The LHP-NDC 710e, which fits into a standard 2in port on the dryer, extracts the moisture content as a single piece of information and displays it simply for the operator.
Using standard techniques, samples of dried powder must be taken manually from each batch of powder and tested off line in a laboratory to establish when the correct moisture contact has been achieved. This is time consuming, requires the dryer to be stopped and to wait while the test is performed, and runs the risk of the target moisture level being overshot and ending up with a product that is too dry and difficult to handle efficiently. Validated systems are susceptible to many outside influences, such as atmospheric conditions, which means that the moisture level can vary even if the process itself is constant.
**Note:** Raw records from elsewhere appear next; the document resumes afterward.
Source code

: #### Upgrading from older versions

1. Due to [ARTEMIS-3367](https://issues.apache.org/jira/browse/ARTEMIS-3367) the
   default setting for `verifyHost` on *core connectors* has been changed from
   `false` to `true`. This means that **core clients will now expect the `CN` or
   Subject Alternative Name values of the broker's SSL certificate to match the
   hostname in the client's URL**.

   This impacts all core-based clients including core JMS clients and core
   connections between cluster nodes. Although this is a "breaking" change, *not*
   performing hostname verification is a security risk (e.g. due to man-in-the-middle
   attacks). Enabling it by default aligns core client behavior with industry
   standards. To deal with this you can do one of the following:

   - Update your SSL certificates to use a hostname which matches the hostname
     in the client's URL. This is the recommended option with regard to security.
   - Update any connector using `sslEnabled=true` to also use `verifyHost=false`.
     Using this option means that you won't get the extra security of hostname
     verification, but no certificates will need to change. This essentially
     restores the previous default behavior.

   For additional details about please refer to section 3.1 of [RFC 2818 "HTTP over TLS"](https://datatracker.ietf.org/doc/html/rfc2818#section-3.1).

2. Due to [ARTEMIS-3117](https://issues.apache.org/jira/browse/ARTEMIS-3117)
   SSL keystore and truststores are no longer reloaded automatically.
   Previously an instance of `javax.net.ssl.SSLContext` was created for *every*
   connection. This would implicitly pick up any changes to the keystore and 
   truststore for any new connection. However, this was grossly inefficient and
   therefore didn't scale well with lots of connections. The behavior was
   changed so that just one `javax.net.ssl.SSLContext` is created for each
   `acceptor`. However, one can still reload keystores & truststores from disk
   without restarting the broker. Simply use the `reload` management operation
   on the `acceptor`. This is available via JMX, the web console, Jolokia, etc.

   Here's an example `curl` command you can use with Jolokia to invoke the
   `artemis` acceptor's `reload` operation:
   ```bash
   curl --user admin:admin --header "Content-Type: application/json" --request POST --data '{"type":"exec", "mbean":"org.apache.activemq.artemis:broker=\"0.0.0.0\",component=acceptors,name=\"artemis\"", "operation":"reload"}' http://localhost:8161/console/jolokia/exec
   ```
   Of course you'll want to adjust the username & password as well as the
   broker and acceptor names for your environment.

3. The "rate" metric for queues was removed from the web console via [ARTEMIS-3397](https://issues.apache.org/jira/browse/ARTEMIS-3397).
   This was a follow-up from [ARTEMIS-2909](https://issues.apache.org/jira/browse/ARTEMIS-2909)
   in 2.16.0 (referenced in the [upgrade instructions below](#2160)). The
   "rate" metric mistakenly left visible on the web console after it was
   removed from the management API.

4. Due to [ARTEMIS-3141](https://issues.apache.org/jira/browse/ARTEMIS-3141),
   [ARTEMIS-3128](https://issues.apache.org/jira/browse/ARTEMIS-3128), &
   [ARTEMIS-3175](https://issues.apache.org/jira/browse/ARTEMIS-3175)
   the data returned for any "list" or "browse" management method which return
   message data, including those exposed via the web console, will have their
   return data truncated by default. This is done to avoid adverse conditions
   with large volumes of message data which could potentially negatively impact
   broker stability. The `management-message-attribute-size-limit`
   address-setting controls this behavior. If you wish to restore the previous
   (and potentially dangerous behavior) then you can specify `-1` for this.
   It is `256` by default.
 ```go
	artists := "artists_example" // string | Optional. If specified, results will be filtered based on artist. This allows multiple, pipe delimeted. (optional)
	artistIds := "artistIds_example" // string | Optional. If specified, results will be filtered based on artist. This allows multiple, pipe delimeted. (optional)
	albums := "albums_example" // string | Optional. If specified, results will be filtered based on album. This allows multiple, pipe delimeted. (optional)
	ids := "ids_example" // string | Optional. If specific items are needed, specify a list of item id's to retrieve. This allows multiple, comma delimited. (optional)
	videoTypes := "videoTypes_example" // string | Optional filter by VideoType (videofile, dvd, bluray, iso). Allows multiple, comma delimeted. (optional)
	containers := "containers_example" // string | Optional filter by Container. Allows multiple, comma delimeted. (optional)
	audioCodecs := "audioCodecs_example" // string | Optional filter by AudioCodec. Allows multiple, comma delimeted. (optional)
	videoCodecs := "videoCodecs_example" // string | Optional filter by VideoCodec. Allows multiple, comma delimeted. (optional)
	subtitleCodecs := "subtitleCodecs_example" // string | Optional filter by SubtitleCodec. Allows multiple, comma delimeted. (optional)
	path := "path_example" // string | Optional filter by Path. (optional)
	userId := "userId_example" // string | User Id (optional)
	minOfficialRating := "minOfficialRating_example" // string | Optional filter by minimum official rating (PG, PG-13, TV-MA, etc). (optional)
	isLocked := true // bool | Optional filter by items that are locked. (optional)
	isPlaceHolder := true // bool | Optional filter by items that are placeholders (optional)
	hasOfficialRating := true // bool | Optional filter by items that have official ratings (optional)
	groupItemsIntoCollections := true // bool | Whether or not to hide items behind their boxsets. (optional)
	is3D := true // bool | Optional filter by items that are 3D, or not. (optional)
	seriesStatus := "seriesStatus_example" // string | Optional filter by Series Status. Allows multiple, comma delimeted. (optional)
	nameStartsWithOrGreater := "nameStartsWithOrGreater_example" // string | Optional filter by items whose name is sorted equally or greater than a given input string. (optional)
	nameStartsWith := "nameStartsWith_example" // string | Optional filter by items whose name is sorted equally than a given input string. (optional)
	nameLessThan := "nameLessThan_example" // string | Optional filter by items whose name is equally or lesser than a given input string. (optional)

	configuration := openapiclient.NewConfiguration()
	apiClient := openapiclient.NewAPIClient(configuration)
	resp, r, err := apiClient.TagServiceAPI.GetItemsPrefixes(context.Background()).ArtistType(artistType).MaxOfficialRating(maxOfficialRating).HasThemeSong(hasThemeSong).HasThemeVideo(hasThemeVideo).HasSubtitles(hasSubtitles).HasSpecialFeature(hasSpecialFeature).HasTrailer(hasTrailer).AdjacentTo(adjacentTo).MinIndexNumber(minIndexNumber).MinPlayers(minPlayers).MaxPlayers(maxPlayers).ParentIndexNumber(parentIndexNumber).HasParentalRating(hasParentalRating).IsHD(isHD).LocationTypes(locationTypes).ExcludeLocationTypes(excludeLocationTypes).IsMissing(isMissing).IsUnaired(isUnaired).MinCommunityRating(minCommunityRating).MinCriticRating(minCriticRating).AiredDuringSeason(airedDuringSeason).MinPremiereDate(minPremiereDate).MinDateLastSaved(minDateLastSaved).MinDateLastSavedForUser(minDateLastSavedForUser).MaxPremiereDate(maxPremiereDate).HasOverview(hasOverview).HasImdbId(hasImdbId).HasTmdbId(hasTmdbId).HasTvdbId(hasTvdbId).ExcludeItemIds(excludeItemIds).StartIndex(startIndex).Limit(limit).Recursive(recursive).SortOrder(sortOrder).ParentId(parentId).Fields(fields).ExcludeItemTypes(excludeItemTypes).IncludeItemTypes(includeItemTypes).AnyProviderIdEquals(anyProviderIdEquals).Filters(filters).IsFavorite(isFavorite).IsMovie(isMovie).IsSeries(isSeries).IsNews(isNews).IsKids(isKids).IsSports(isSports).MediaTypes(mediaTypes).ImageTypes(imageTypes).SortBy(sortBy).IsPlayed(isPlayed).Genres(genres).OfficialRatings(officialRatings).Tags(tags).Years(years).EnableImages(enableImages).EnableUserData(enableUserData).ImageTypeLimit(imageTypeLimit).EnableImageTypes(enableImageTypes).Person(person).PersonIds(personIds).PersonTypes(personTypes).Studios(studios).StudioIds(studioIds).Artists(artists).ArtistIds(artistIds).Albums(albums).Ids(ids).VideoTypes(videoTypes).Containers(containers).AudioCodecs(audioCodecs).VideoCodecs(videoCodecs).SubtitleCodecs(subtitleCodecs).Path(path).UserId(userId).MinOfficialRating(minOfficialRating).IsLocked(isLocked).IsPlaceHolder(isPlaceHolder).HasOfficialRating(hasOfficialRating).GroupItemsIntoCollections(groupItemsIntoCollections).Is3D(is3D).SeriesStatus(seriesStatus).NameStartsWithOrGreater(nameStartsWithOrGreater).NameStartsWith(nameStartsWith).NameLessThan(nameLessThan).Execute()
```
GEA Pharma Systems’ new sensor, however, shows a continuous display of the actual moisture content on a display screen as the product dries. This allows the operator to stop the drying process at exactly the right point.
In addition the standard technique only provides a snapshot of the condition of a limited amount of product (5–10g), while the LHP-NDC 710e is capable of monitoring the complete drying cycle. The total amount of analysed product during the process cycle is estimated to be more than 1,000g.
When first installing the LHP-NDC 710e it is necessary to perform a simple calibration exercise to compare the reading on the sensor to actual readings from laboratory tests. These need to be done for each product to be dried. Once the calibration line has been plotted the instrument remembers the settings and continues to show accurate moisture levels for each product. As this is a display of the actual moisture level in the powder it is unaffected by atmospheric conditions or other variables.
The Lighthouse Probe, also from GEA Pharma Systems, is particularly useful when working with wet or sticky products when it is essential to have a clear view of the product. Conventional windows can easily become fouled when processing these types of products. The Lighthouse Probe uses an in-line window wash to keep a clear view at all times.
Dr Harald Stahl, senior pharmaceutical technologist at GEA Pharma Systems said the timesavings for each product batch could be significant.
‘Every time a batch is tested manually it can take 10–15 minutes. Sometimes batches have to be tested more often. The real risk is that the final moisture content is too low. In this case it’s possible that the whole batch could be rejected. The new sensor avoids this problem and ensures that the target moisture content is achieved every time.’